Дезертиры, окончательно пошедшие по уголовной линии, понимались в таковом качестве и властями, и крестьянами. Так, в советской сводке за начало декабря 1919 г. сообщалось: «В Кирсановском уезде расстрелян дезертир-разбойник А. Тырин»528
. В революционные годы вполне процветал и традиционный разбой, в том числе в местах, славившихся подобным промыслом. Например, известные гуслицкие разбойники, наследники атамана Чуркина в Подмосковье, из тех, что даже в церковь брали уздечку, — а вдруг чужая лошадь встретится (из местного фольклора).Никакого политического акцента их привычная деятельность не приобретала.
Характерную оценку ситуации дал командующий войсками Тамбовской губернии Ю.Ю. Аплок в сентябре 1920 г., в начале развития мощного повстанческого движения: «О развитии бандитизма, который в губернии начался еще с 1905 года и почти не прекращался, но только присутствие войск заставляет его временно замирать, могу сказать с уверенностью, что, как только будут уведены войска из уездов, бандитизм вновь разрастется и будет представлять постоянную угрозу»529
. В скрытом виде командующий давал понять, что эти края исстари бандитские, «здесь всегда так было».Конечно, в массовом движении в той или иной степени присутствовала деструктивная составляющая. Насколько она была сильна, насколько окрашивала собой дезертирские и зеленые движения — отдельный вопрос в каждом конкретном случае. Революционная эпоха создавала парадоксальные конфигурации. Знаменитый налетчик Ленька Пантелеев успел побыть псковским чекистом; милиционер, а затем удачливый налетчик Александр Козачинский стал журналистом и писателем.
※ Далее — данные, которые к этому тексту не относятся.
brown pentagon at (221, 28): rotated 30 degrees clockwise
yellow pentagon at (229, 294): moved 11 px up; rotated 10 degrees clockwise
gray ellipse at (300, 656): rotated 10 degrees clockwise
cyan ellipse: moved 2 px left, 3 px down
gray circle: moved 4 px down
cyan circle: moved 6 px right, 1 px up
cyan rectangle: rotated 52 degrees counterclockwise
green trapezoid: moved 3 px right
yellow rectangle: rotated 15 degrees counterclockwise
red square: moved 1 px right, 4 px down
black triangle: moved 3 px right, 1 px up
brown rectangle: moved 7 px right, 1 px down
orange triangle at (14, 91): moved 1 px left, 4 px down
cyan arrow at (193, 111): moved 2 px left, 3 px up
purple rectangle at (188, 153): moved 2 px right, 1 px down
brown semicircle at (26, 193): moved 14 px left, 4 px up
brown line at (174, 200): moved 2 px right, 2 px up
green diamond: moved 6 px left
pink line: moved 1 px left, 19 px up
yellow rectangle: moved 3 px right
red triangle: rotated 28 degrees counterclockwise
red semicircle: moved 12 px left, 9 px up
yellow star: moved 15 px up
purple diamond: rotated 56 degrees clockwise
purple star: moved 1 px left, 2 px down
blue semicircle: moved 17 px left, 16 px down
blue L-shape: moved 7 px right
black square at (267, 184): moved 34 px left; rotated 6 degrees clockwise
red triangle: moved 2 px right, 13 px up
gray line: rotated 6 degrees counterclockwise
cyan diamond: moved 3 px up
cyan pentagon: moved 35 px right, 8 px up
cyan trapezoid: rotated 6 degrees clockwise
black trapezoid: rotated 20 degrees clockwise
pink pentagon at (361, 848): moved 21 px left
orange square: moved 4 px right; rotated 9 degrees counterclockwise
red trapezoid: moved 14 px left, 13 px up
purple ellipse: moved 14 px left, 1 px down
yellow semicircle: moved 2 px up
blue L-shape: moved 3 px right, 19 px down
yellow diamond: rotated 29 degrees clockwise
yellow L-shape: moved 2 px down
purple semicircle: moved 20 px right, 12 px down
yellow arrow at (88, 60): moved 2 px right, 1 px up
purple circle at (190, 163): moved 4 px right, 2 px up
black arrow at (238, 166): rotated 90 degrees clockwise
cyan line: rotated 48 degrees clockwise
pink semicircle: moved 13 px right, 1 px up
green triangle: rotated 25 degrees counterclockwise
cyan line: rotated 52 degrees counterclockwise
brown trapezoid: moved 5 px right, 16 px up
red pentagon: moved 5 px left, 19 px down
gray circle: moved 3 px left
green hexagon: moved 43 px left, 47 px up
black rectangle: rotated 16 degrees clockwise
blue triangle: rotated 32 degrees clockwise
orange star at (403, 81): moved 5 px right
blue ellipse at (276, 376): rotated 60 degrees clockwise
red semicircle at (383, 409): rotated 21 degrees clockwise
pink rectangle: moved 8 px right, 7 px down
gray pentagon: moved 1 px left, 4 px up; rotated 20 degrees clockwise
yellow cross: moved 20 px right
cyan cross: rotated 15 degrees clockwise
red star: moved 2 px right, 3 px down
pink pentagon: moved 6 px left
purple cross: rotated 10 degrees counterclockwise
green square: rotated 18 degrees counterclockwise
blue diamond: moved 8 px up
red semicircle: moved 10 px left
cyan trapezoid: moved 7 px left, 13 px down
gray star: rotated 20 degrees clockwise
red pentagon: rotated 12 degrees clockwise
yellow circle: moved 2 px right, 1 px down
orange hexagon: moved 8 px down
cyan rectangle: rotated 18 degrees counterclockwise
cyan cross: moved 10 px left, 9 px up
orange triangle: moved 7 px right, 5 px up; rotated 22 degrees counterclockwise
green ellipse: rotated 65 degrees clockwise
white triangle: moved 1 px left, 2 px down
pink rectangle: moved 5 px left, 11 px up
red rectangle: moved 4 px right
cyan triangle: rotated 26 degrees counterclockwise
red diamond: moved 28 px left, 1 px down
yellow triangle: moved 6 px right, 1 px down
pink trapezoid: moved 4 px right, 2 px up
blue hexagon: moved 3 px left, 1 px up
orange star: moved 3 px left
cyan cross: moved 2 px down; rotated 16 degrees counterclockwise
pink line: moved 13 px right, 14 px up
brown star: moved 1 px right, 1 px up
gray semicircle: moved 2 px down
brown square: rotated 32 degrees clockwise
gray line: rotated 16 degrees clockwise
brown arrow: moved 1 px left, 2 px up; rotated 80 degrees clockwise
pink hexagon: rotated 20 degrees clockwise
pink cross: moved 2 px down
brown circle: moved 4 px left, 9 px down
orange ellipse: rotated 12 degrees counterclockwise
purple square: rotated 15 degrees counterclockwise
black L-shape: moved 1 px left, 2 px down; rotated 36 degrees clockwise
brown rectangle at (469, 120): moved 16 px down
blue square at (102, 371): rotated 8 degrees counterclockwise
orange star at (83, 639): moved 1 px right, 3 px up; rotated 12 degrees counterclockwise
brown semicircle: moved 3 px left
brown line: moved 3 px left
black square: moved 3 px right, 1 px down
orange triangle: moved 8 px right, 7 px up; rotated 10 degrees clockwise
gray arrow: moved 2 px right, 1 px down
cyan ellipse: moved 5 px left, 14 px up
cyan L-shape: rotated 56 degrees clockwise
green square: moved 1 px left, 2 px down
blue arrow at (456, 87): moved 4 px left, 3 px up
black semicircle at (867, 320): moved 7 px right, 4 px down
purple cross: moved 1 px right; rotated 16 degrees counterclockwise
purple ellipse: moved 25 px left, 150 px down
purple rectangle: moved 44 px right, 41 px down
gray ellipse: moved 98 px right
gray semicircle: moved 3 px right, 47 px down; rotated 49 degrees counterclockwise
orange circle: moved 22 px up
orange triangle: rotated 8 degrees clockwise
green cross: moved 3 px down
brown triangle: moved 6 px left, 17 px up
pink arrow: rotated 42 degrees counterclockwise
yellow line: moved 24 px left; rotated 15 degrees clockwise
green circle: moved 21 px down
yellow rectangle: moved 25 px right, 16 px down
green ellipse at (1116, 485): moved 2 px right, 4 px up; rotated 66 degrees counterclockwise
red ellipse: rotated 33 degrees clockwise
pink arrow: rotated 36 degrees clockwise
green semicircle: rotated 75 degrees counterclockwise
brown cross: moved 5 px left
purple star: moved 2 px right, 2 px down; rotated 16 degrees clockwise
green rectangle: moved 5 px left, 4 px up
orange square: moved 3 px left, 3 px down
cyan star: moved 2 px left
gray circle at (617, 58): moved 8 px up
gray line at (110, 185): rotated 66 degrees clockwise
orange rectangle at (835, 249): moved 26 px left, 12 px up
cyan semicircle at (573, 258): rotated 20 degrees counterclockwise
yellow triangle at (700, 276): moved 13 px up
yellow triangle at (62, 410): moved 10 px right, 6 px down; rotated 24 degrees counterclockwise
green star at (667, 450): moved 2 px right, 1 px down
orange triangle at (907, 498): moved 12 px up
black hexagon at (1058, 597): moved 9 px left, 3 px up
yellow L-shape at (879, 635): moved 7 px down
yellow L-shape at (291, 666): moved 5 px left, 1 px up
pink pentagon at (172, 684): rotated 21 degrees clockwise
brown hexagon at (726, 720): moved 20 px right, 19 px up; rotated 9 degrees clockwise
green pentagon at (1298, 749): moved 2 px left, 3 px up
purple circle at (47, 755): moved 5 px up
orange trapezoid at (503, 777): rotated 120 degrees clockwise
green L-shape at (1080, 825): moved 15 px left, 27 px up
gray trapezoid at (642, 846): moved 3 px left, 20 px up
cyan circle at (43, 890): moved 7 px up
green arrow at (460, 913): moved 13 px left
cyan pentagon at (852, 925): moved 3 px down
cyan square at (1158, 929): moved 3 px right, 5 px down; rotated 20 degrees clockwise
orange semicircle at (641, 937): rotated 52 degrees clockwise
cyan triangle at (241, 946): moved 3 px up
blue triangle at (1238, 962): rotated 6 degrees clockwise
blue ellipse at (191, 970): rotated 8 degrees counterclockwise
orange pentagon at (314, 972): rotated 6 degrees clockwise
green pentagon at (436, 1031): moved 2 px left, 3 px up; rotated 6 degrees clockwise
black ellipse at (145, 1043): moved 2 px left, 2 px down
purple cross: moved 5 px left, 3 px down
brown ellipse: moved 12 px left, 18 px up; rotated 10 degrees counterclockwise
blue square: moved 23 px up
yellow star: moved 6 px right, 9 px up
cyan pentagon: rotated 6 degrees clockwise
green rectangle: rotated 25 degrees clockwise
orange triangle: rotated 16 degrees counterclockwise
Многие советские функционеры, в том числе в ВЧК — ОГПУ — НКВД, имели за плечами проявления «красного» или общеуголовного бандитизма, это характерно, например, для выходцев из сибирских партизан.
Естественно, и зеленая повстанщина могла приобретать, особенно при неудаче, растерянности, под прессингом властей, более или менее густой уголовный отлив.
Можно назвать и иных персонажей, которые жили, волею судеб, рядом с крестьянами и переживали с ними одни и те же события. Например, это какая-то часть помещиков, оставшаяся в своих имениях на положении частных лиц или «трудящихся» (как правило, крестьяне в 1917–1918 гг. готовы были предоставить семье помещика надел для обработки личным трудом). На материалах Пензенской губернии выявлено, что «погромные» настроения во взаимоотношениях крестьян и помещиков в 1917–1918 гг. не преобладали, что ненависть, направленная на личность или усадьбу, далеко не превалировала в этих отношениях. Крестьяне часто бывали спровоцированы на «разгром» действиями уездной или губернской советской власти в ходе учета имений530
. В советской историографической традиции подчеркивалось участие «царских офицеров» и «помещиков» в руководстве крестьянским («кулацким») повстанчеством. Данные сведения, в большинстве случаев, не подтверждались. В Зарайском уезде Рязанской губернии проживал в своем имении известный сановник А.Г. Булыгин. Он был расстрелян в начале сентября 1919 г. за свою политику в 1905 г., никак не проявившись в активном местном зеленом движении лета 1919 г. Хотя по своему характеру этот человек не годился в военные вожди. Но были и другие. Алексей Николаевич Смольянинов, 41 года, уроженец имения Кирицы Спасского уезда, штабс-капитан Измайловского полка, был уволен по демобилизации и проживал в своем имении. В Рязанский концентрационный лагерь он попал по приговору губернского ревтрибунала бессрочно за непризнание советской власти, но не за какие-либо активные действия против нее531. На севере проживал генерал А.Н. Куропаткин. Его мы также не видим среди участников антисоветского повстанчества. Подобные примеры нетрудно умножить. В то же время никак нельзя исключить общение и, возможно, какое-то союзное или консультативное взаимодействие. Еще один сосед для восстающих крестьян — священство и монастыри. Иногда монастыри становились прибежищем зеленых, как это случилось, например, с рязанскими повстанцами Огольцова, с нижегородскими зелеными. Так случалось и в иных регионах. На Украине наиболее известный сюжет — Матренин монастырь в «гайдамацком крае» в Холодном Яре и его окрестностях в Чигиринском уезде.